_Data for the task_
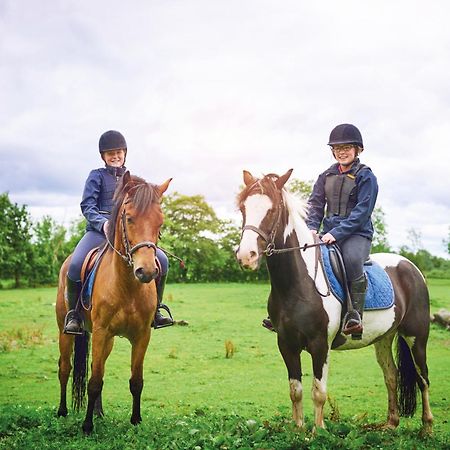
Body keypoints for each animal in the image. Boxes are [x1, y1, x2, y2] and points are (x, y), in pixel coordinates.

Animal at [54, 171, 171, 434]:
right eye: (129, 218)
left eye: (160, 222)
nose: (147, 271)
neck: (127, 286)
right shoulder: (100, 332)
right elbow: (94, 381)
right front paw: (87, 426)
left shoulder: (141, 336)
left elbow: (135, 381)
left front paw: (136, 420)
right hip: (66, 332)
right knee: (65, 369)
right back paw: (63, 412)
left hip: (107, 341)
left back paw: (98, 412)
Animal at [236, 170, 432, 436]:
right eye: (243, 208)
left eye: (272, 210)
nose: (246, 256)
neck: (299, 283)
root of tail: (410, 267)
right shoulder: (286, 344)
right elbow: (295, 390)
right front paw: (297, 430)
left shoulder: (320, 345)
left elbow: (318, 392)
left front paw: (318, 433)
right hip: (384, 337)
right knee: (391, 375)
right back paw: (390, 424)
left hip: (416, 337)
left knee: (423, 378)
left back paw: (427, 429)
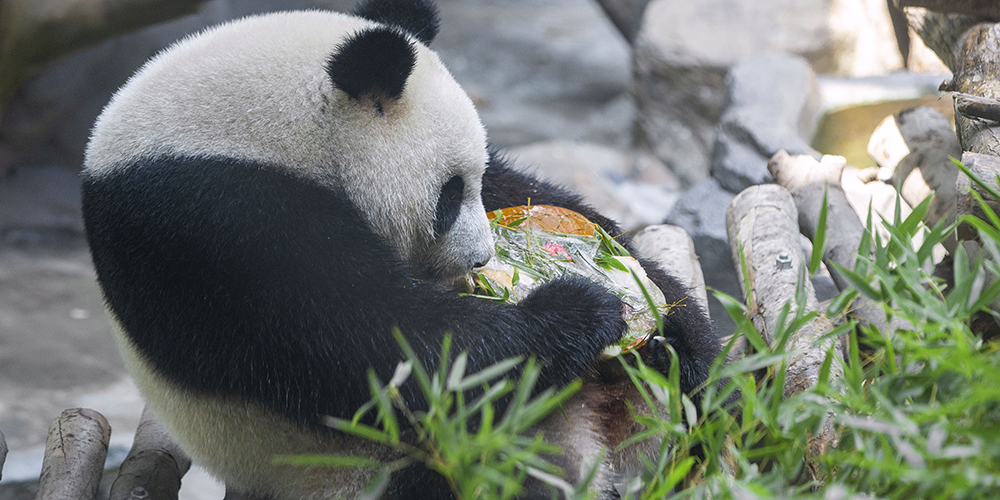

_Your objective_
Reproduce exactly the lines above from the line with "root of tail: (410, 267)" to the line with "right back paw: (390, 424)", including both, and add nothing.

_Worked solution_
root of tail: (410, 267)
right shoulder: (286, 344)
right elbow: (295, 390)
right front paw: (297, 430)
left shoulder: (320, 345)
left elbow: (318, 392)
left front paw: (318, 433)
right hip: (384, 337)
right knee: (391, 375)
right back paw: (390, 424)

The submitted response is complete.